TOL*OLS did experience an increase in revenue from 2010 to 2011, but the uptick was short-lived.

“We peaked in 2011, and it has declined ever since,” said Eisenberg, who served as the congregation’s treasurer at the time.

Under Eisenberg’s tenure as treasurer, the congregation began making financial adjustments in response to its budget problems, including restructuring expenses in the school and revamping employee health benefits. Its experiences are not dissimilar from those at many small to medium Reform and Conservative congregations across the United States.

The changes were not enough to put TOL*OLS in the black.

“The biggest problem we had was the personnel line item in our budget,” because of the automatic salary increases built into Diamond’s contract as well as the contract of executive director Joel Don Goldstein, Eisenberg explained.

The congregation has since renegotiated its contract with Goldstein, and earlier this year, Eisenberg was authorized by his executive committee to approach Diamond to attempt to renegotiate his contract as well.

Diamond declined to take a reduction in salary. Both sides retained attorneys, who according to Eisenberg, served as a buffer that allowed “the process to be carried on amicably.”

The parties’ respective attorneys “were able to negotiate a good compromise,” Eisenberg said.

“I was willing to give back the last two years of the contract, which was worth a lot,” echoed Diamond. “In return, I was getting a year’s ‘sabbatical.’”

His upcoming departure from the congregation has engendered “mixed emotions,” Diamond said. “I’m very sad. … I’d love to fulfill my contract. There’s a sanctified relationship between a rabbi and his congregants. Some have been with me for a long time. It is very difficult for me to not be able to be there to lead the congregation into the next stage of its existence.”

Eisenberg also expressed regret.

“I wish we had kept growing,” he said. “I wish there was plenty of money.”

Although he is disappointed that he will be leaving TOL*OLS, Diamond, 61, sees “exciting possibilities” as he moves into the next stage of his career.

“The year sabbatical gives me time to put some of my ideas into action without having to worry about the financial effects,” he explained. “I’m much more worried about the synagogue’s future than mine.

“From now until June 30, I will be continuing to serve as best I can as rabbi of Tree of Life*Or L’Simcha,” he continued. “But come July 1, the Jewish community should be put on warning that I will be unleashed.”

Diamond is considering a host of potential projects, including writing a series of children’s books and starting a “part-time shul for part-time Jews with part-time dues.”

“I have a lot of creative ideas and I have a lot of confidence in my abilities and what I have to offer the Jewish community,” he said.

TOL*OLS, which is currently evaluating its future, is considering the possibility of collaborating with other Jewish communal organizations, most notably the Jewish Association on Aging (see The Jewish Chronicle, Sept. 9, “Congregations, JAA examine occupying one site”) but has no definite plan in place regarding future spiritual leadership, Eisenberg said.

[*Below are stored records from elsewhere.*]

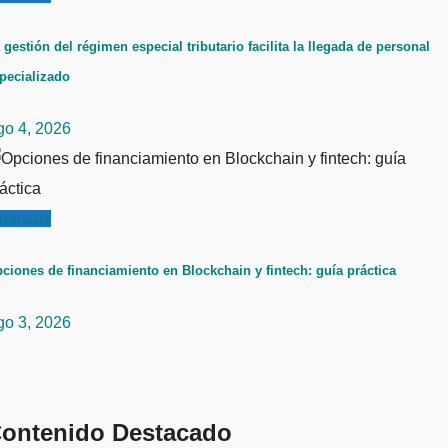
 gestión del régimen especial tributario facilita la llegada de personal
pecializado
go 4, 2026
inanzas
ciones de financiamiento en Blockchain y fintech: guía práctica
go 3, 2026
ontenido Destacado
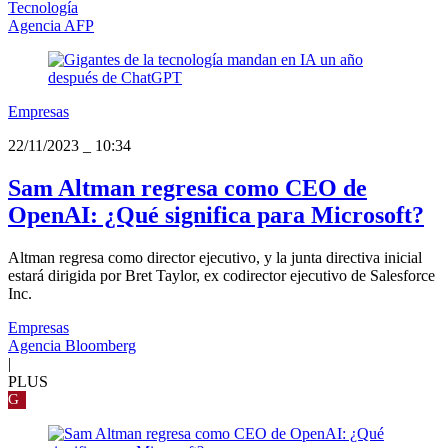
Tecnología
Agencia AFP
Empresas
22/11/2023
_
10:34
Sam Altman regresa como CEO de
OpenAI: ¿Qué significa para Microsoft?
Altman regresa como director ejecutivo, y la junta directiva inicial
estará dirigida por Bret Taylor, ex codirector ejecutivo de Salesforce
Inc.
Empresas
Agencia Bloomberg
|
PLUS
G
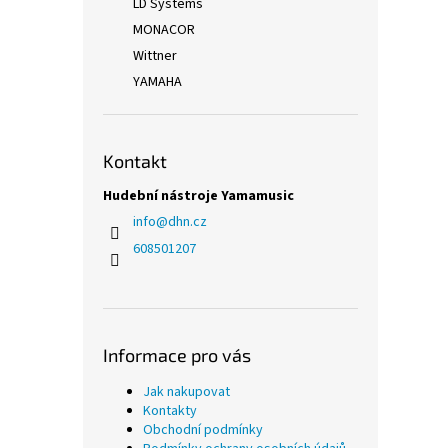
LD Systems
MONACOR
Wittner
YAMAHA
Kontakt
Hudební nástroje Yamamusic
info
@
dhn.cz
608501207
Informace pro vás
Jak nakupovat
Kontakty
Obchodní podmínky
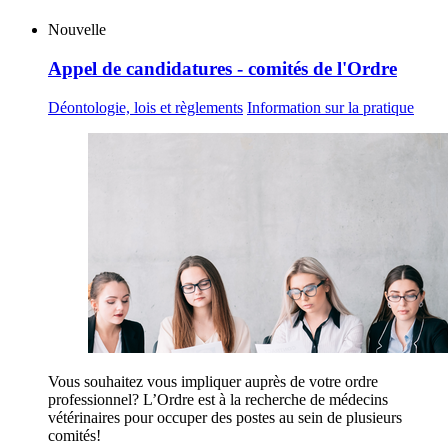
Nouvelle
Appel de candidatures - comités de l'Ordre
Déontologie, lois et règlements
Information sur la pratique
Vous souhaitez vous impliquer auprès de votre ordre
professionnel? L’Ordre est à la recherche de médecins
vétérinaires pour occuper des postes au sein de plusieurs
comités!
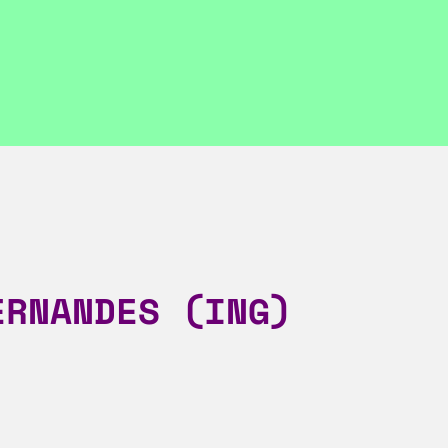
ERNANDES (ING)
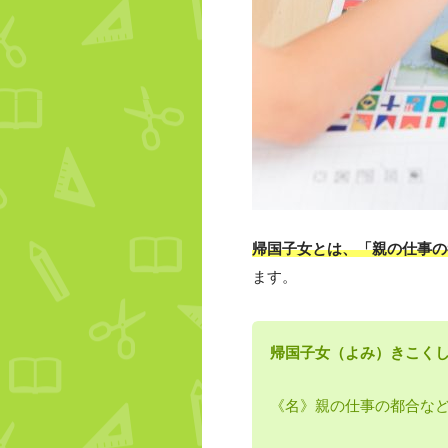
帰国子女とは、「親の仕事の
ます。
帰国子女（よみ）きこく
《名》親の仕事の都合な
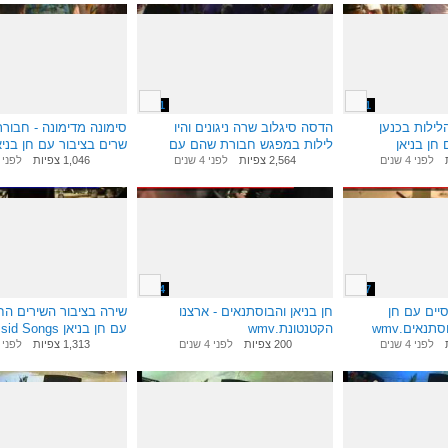
6:01
3:11
הלילות בכנען
הדסה סיגלוב שרה ניגונים והיו
סימונה מדימונה - חבור
חן בניאן
לילות במפגש חבורת שהם עם
שרים בציבור עם חן בניאן.v
לפני 4 שנים
חן בניאן
1,046 צפיות
לפני 4 שנים
2,564 צפיות
לפני 4 שנים
3:04
2:57
יים עם חן
חן בניאן והבוסתנאים - ארצנו
שירה בציבור השירים הח
תנאים.wmv
הקטנטונת.wmv
עם חן בניאן  Songs
לפני 4 שנים
200 צפיות
לפני 4 שנים
Music
1,313 צפיות
לפני 5 שנים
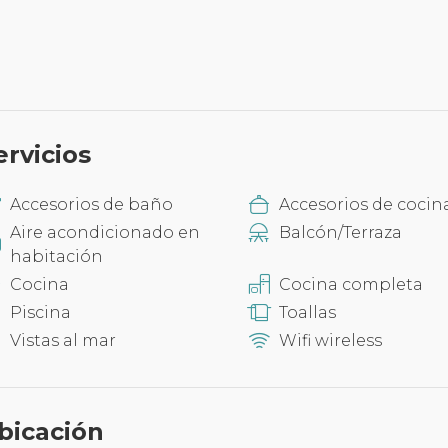
ervicios
Accesorios de baño
Accesorios de cocin
Aire acondicionado en
Balcón/Terraza
habitación
Cocina
Cocina completa
Piscina
Toallas
Vistas al mar
Wifi wireless
bicación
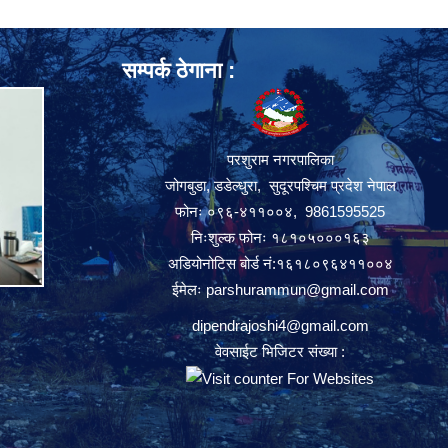
सम्पर्क ठेगाना :
परशुराम नगरपालिका
जोगबुडा, डडेल्धुरा, सुदूरपश्चिम प्रदेश नेपाल
फोनः ०९६-४११००४, 9861595525
निःशुल्क फोनः १८१०५०००१६३
अडियोनोटिस बोर्ड नं:१६१८०९६४११००४
ईमेलः
parshurammun@gmail.com
dipendrajoshi4@gmail.com
वेवसाईट भिजिटर संख्या :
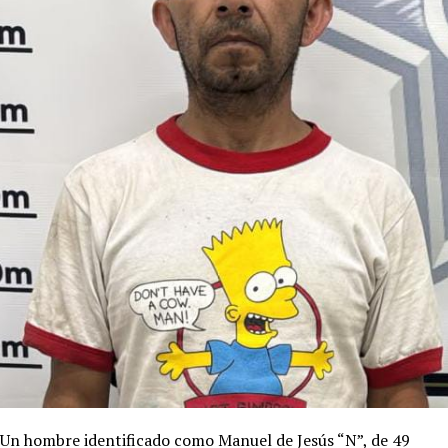
Un hombre identificado como Manuel de Jesús “N”, de 49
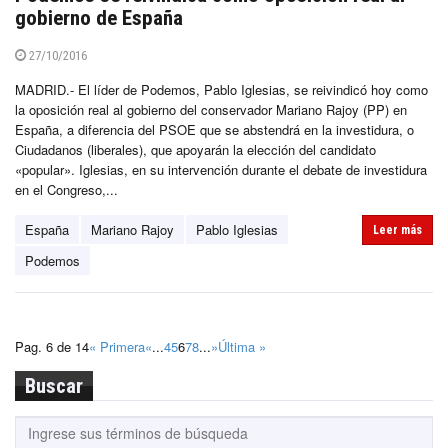
gobierno de España
27/10/2016
MADRID.- El líder de Podemos, Pablo Iglesias, se reivindicó hoy como
la oposición real al gobierno del conservador Mariano Rajoy (PP) en
España, a diferencia del PSOE que se abstendrá en la investidura, o
Ciudadanos (liberales), que apoyarán la elección del candidato
«popular». Iglesias, en su intervención durante el debate de investidura
en el Congreso,...
España
Mariano Rajoy
Pablo Iglesias
Leer más
Podemos
Pag. 6 de 14
« Primera
«
...
4
5
6
7
8
...
»
Última »
Buscar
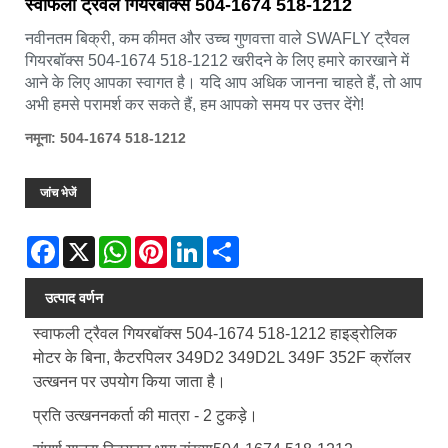
स्वाफली ट्रैवल गियरबॉक्स 504-1674 518-1212
नवीनतम बिक्री, कम कीमत और उच्च गुणवत्ता वाले SWAFLY ट्रैवल
गियरबॉक्स 504-1674 518-1212 खरीदने के लिए हमारे कारखाने में
आने के लिए आपका स्वागत है। यदि आप अधिक जानना चाहते हैं, तो आप
अभी हमसे परामर्श कर सकते हैं, हम आपको समय पर उत्तर देंगे!
नमूना: 504-1674 518-1212
जांच भेजें
Facebook
X
WhatsApp
Pinterest
LinkedIn
Share
उत्पाद वर्णन
स्वाफली ट्रैवल गियरबॉक्स 504-1674 518-1212
हाइड्रोलिक
मोटर के बिना, कैटरपिलर 349D2 349D2L 349F 352F क्रॉलर
उत्खनन पर उपयोग किया जाता है।
प्रति उत्खननकर्ता की मात्रा - 2 टुकड़े।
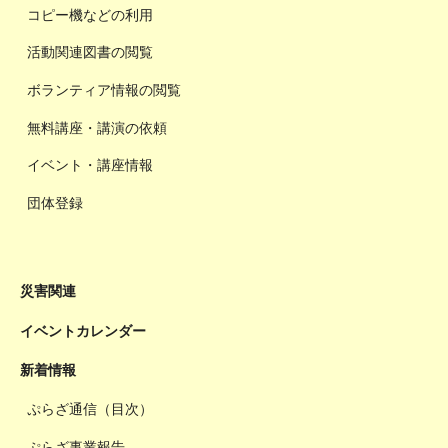
コピー機などの利用
活動関連図書の閲覧
ボランティア情報の閲覧
無料講座・講演の依頼
イベント・講座情報
団体登録
災害関連
イベントカレンダー
新着情報
ぷらざ通信（目次）
ぷらざ事業報告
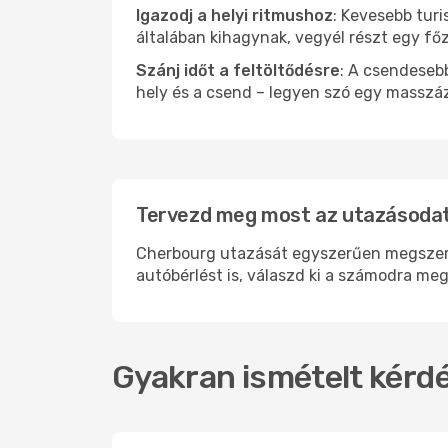
Igazodj a helyi ritmushoz
: Kevesebb turi
általában kihagynak, vegyél részt egy fő
Szánj időt a feltöltődésre
: A csendesebb
hely és a csend – legyen szó egy masszáz
Tervezd meg most az utazásodat
Cherbourg utazását egyszerűen megszerve
autóbérlést is, válaszd ki a számodra meg
Gyakran ismételt kérdé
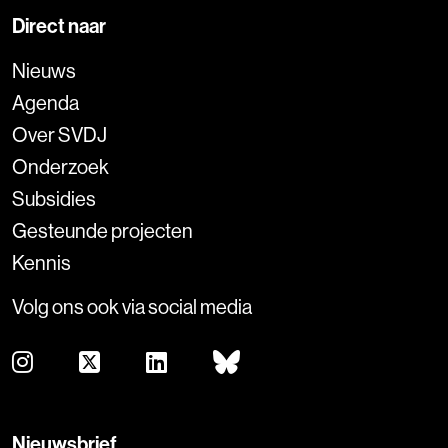
Direct naar
Nieuws
Agenda
Over SVDJ
Onderzoek
Subsidies
Gesteunde projecten
Kennis
Volg ons ook via social media
Nieuwsbrief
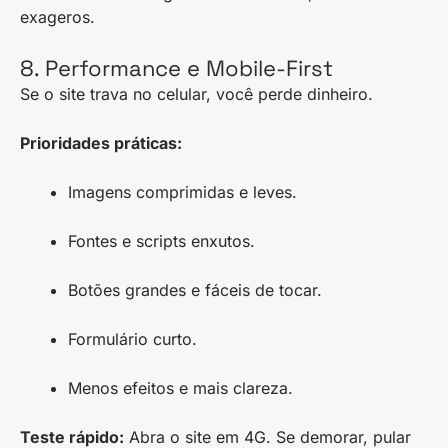
exageros.
8. Performance e Mobile-First
Se o site trava no celular, você perde dinheiro.
Prioridades práticas:
Imagens comprimidas e leves.
Fontes e scripts enxutos.
Botões grandes e fáceis de tocar.
Formulário curto.
Menos efeitos e mais clareza.
Teste rápido:
Abra o site em 4G. Se demorar, pular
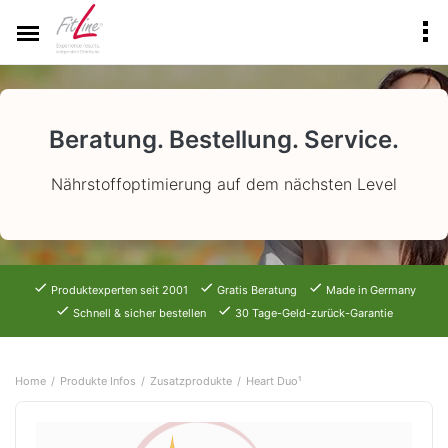
Beratung. Bestellung. Service.
Nährstoffoptimierung auf dem nächsten Level
Produktexperten seit 2001
Gratis Beratung
Made in Germany
Schnell & sicher bestellen
30 Tage-Geld-zurück-Garantie
Home
Produkte Infos
Zusatzprodukte
Heart Duo¹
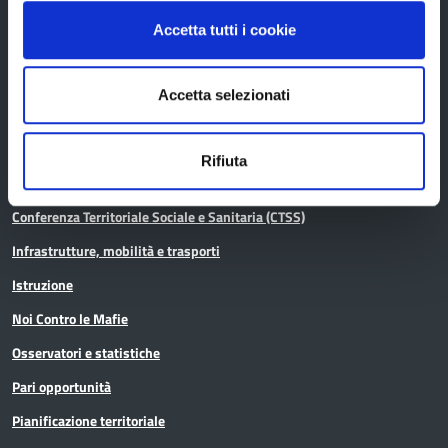
Accetta tutti i cookie
Aree tematiche
Accetta selezionati
Archivio
Rifiuta
Bilancio
Conferenza Territoriale Sociale e Sanitaria (CTSS)
Infrastrutture, mobilità e trasporti
Istruzione
Noi Contro le Mafie
Osservatori e statistiche
Pari opportunità
Pianificazione territoriale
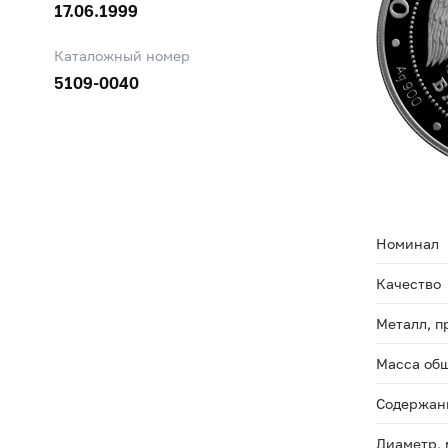
17.06.1999
Каталожный номер
5109-0040
Номинал
Качество
Металл, п
Масса общ
Содержани
Диаметр,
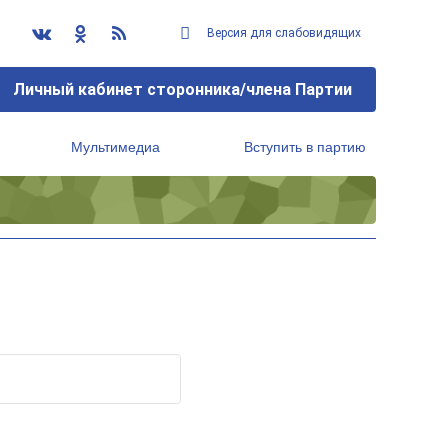
Версия для слабовидящих
Личный кабинет сторонника/члена Партии
Мультимедиа
Вступить в партию
Региональный исполнительный комитет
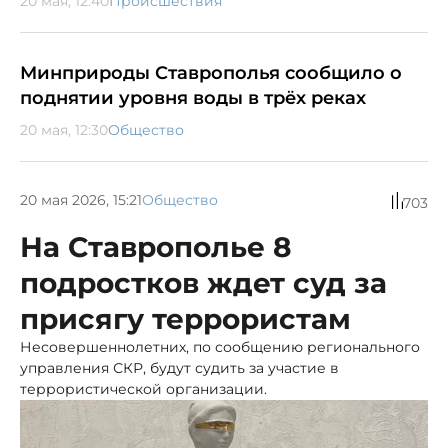
20 мая, 12:40
Происшествия
Минприроды Ставрополья сообщило о
поднятии уровня воды в трёх реках
20 мая, 12:30
Общество
20 мая 2026, 15:21
Общество
703
На Ставрополье 8
подростков ждет суд за
присягу террористам
Несовершеннолетних, по сообщению регионального
управления СКР, будут судить за участие в
террористической организации.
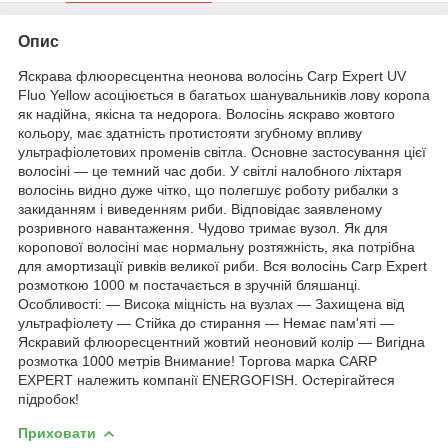
Опис
Яскрава флюоресцентна неонова волосінь Carp Expert UV
Fluo Yellow асоціюється в багатьох шанувальників лову коропа
як надійна, якісна та недорога. Волосінь яскраво жовтого
кольору, має здатність протистояти згубному впливу
ультрафіолетових променів світла. Основне застосування цієї
волосіні — це темний час доби. У світлі налобного ліхтаря
волосінь видно дуже чітко, що полегшує роботу рибалки з
закиданням і виведенням риби. Відповідає заявленому
розривного навантаження. Чудово тримає вузол. Як для
коропової волосіні має нормальну розтяжність, яка потрібна
для амортизації ривків великої риби. Вся волосінь Carp Expert
розмоткою 1000 м постачається в зручній бляшанці.
Особливості: — Висока міцність на вузлах — Захищена від
ультрафіолету — Стійка до стирання — Немає пам'яті —
Яскравий флюоресцентний жовтий неоновий колір — Вигідна
розмотка 1000 метрів Внимание! Торгова марка CARP
EXPERT належить компанії ENERGOFISH. Остерігайтеся
підробок!
Приховати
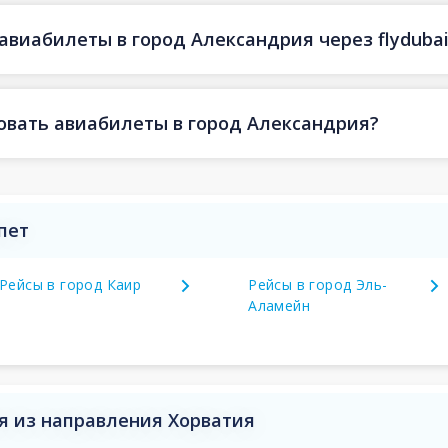
авиабилеты в город Александрия через flyduba
овать авиабилеты в город Александрия?
пет
Рейсы в город Каир
Рейсы в город Эль-
Аламейн
я из направления Хорватия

TOL*OLS will allow Diamond to officiate at simchas to which he was already committed, and the congregation “will be actively seeking a rabbinical replacement over the next year,” Eisenberg said.

“We will reinvent ourselves,” Eisenberg continued. “I’m feeling good about the future. We would like to figure out a community solution to the underutilization of synagogue space. We will be talking to other community organizations and synagogues. I see the solution as in the community, not within our walls. If we all sit in silos, everyone loses.”